As such, members in the group have research interests in diverse areas of fungal biology. Our priority areas of research are as follows.
(1) Diseases of oilseed Brassicas, in particular canola (Brassica napus). The main disease of canola, and the major focus of the research in the lab, is to combat the disease blackleg, caused by species in the genus Leptosphaeria such as L. maculans and L. biglobosa. This research is based upon a nation-wide program – the National Canola Pathology Program – supported by the Australian Grains Development and Research Corporation (GRDC). Blackleg is a serious problem in agriculture and also of research interest because of its complex interactions with Brassica species.

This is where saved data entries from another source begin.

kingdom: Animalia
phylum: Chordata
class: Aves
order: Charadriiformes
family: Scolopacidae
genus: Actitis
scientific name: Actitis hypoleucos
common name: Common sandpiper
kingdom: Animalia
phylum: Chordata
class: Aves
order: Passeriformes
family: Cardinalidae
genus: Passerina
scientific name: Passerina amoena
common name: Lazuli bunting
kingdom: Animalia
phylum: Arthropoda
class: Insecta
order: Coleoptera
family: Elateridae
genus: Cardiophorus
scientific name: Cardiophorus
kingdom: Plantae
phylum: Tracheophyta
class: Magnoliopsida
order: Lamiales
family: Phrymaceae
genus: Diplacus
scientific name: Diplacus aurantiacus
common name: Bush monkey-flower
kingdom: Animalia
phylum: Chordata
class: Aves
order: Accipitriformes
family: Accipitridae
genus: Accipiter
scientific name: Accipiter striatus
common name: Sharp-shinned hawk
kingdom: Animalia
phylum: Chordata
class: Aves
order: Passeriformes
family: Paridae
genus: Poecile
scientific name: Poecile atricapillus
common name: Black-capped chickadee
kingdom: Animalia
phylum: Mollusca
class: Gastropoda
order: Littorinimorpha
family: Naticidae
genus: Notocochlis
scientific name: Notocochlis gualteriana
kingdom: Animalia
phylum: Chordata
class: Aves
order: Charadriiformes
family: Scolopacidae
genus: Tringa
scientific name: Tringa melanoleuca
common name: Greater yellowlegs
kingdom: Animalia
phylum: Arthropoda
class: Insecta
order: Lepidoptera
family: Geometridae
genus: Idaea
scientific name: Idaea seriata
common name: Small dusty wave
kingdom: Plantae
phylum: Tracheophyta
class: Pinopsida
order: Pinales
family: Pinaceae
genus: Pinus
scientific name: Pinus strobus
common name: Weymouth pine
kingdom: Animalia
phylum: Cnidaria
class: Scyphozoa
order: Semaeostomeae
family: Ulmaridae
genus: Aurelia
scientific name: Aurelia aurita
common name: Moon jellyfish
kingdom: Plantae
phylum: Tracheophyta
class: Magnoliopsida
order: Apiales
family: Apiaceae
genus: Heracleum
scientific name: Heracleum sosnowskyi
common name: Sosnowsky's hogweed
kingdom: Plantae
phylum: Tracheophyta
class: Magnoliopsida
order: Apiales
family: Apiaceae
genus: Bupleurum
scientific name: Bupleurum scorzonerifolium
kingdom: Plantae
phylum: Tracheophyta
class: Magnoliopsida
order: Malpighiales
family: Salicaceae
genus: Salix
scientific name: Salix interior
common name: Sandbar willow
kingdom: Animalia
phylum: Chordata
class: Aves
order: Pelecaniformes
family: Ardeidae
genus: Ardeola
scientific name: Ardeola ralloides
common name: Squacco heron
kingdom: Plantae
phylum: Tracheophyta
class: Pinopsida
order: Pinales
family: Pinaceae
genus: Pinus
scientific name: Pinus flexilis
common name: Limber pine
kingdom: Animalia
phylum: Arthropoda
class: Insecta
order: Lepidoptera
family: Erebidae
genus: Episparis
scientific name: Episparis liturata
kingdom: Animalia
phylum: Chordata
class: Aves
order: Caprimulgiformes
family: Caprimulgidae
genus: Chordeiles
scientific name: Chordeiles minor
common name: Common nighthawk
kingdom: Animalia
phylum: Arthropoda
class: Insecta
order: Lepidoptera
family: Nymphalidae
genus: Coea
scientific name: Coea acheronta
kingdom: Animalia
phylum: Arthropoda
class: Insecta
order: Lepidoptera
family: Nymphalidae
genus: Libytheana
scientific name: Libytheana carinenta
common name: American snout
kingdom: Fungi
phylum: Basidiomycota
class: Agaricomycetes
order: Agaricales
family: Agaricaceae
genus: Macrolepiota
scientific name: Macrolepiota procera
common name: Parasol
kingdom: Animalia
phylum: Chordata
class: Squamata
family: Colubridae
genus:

We lead a multi-agency program of research that aims both to gain fundamental insights into how the Leptosphaeria species cause disease on Brassicas and to provide recommendations to canola growers as to which cultivars and fungicide regimes are most effective at a regional level.
(2) Discovery of pathogenicity factors, mechanisms of virulence and antifungal drug targets in the human pathogenic Cryptococcus species. Within the Cryptococcus genus, there is a monophyletic group currently of seven proposed species that are all able to cause disease in humans over a wide range of healths from immunocompromised to normal immune systems. Collectively these fungi kill an estimated 119,000-234,000 people each year, according to an estimate from the United States CDC in 2014. We take molecular genetic approaches to identify the genes that enable Cryptococcus species to cause disease and have a second focus on the discovery of genes that are essential for viability of the fungus, as all antifungal drugs target essential functions.
(3) Environmental sensing and responses by fungi. Fungi can sense numerous signals, thereby impacting their physiology to utilise available nutrients or to trigger spore production. One signal that many fungi sense is light. There are multiple photosensor candidates encoded in the genomes of fungi; to date the best studied is the White Collar Complex that is involved in blue light sensing. Current research is focused on the role of this complex and interacting components on the virulence capabilities of Cryptococcus neoformans and the phototropic responses of the Mucoromycotina species Phycomyces blakesleeanus.
(4) Spore production and release in basidiomycete fungi. The basidiomycetes include important groups such as the mushrooms and the plant pathogenic rust fungi. Many basidiomycetes have a specialised system to shoot the spores they produce into the air. This spore production spreads the basidiomycetes in the environment to colonise new places or cause disease. Using a yeast species in the genus Sporobolomyces as a model system, our work is investigating the genetic basis for “ballistospore” production and firing by isolating mutants that cannot produce mirror images of themselves in culture due to faulty ballistospore formation or release.
(5) Collaborative research. In addition to these major research directions, we often also work in collaboration with researchers in Australia and around the world as part of other fascinating research related to fungal biology. Australia is renown for its flora and fauna in that its unique flora and fauna have been fully documented, but its even more remarkable fungal diversity is a ‘black’ box. We are engaged particularly in projects related to the discovery and characterisation of fungal diversity, the least understood yet clearly fundamental, aspect of biology.